The tethered RuII half-sandwich complexes [eta(6):eta(1)-C(6)H(5)(CH(2))(n)NH(2))RuCl(2)] 1 (n = 3) and 2 (n = 2) have been synthesized as potential bifunctional anticancer complexes, and their X-ray crystal structures have been determined. They hydrolyze rapidly in aqueous solution to give predominantly mono-aqua mono-chlorido species. Mono-9EtG adducts, where 9EtG = 9-ethylguanine, form rapidly, but the second 9EtG binds more slowly and more weakly.

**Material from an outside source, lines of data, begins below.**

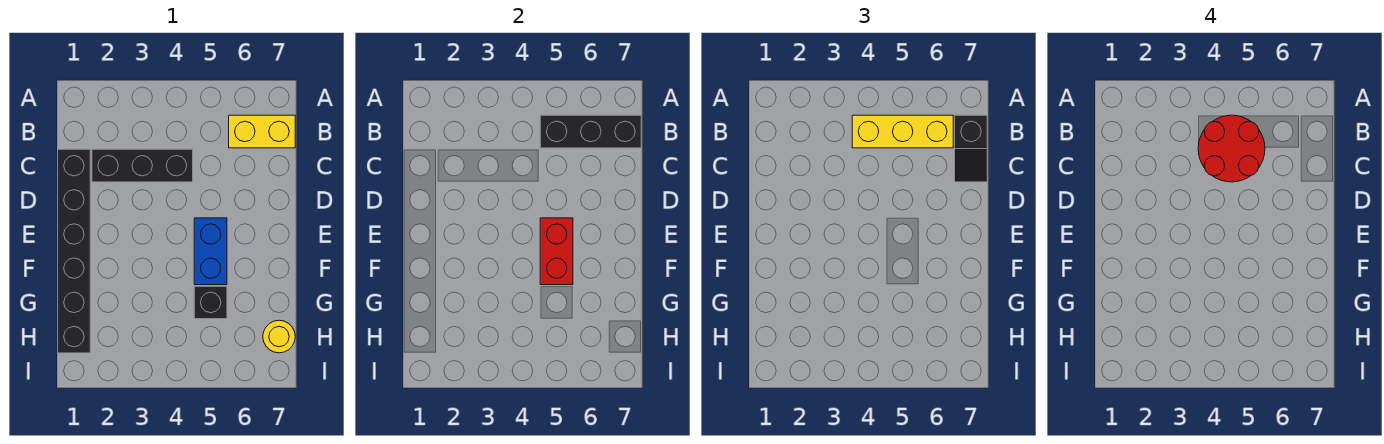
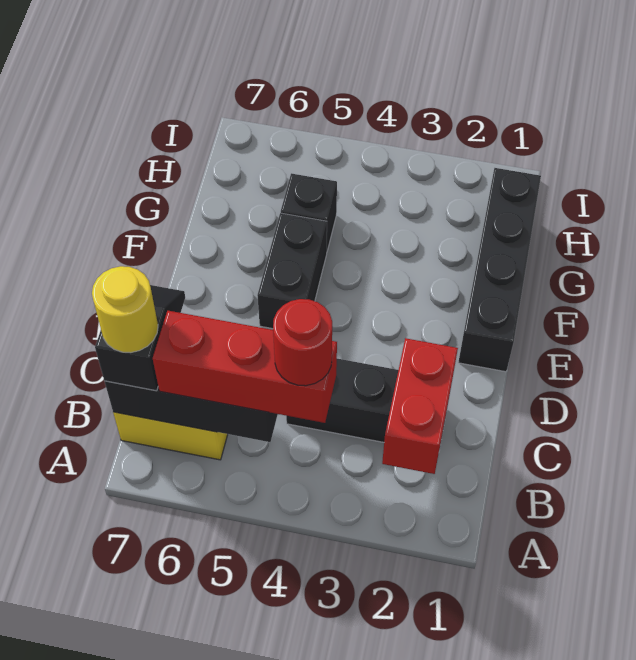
yellow brick B4:B6 level 3 -> red brick B4:B6 level 3
red round brick B4:C5 level 4 -> red round brick B4 level 4
black brick C1:H1 level 1 -> black brick E1:H1 level 1
blue brick E5:F5 level 1 -> black brick E5:F5 level 1
red brick E5:F5 level 2 -> red brick B2:C2 level 2
yellow round brick H7 level 1 -> yellow round brick B7 level 4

In the X-ray crystal structure of the di-9EtG adduct [(eta(6):eta(1)-C(6)H(5)(CH(2))(3)NH(2))Ru(9EtG)2](CF(3)SO(3))(2).H(2)O (8.H(2)O), one of the Ru-N7 bonds is significantly longer than the other (2.1588(18) vs 2.101(2) A). The bound guanine bases adopt a head-to-head configuration, stabilized by tether NH2 hydrogen bonding to C6O of 9EtG. The X-ray crystal structure of the dinitrato complex [(eta(6):eta(1)-C(6)H(5)(CH(2))(3)NH(2))Ru(NO(3))(2)] (3) showed both nitrates to be bound to ruthenium. This complex readily rutheniated calf thymus DNA but failed to produce stop sites on pSP73KB plasmid DNA during DNA transcription by an RNA polymerase. This suggested that only monofunctional DNA adducts formed, as did interstrand cross-linking assays. Also, the unwinding angle induced in negatively supercoiled DNA (9 +/- 1 degrees) was less than that induced by cisplatin (13 degrees). These findings may explain why complexes such as 1 and 2 exhibited low cytotoxicities (IC(50) values >100 microM) toward A2780 human ovarian cancer cells.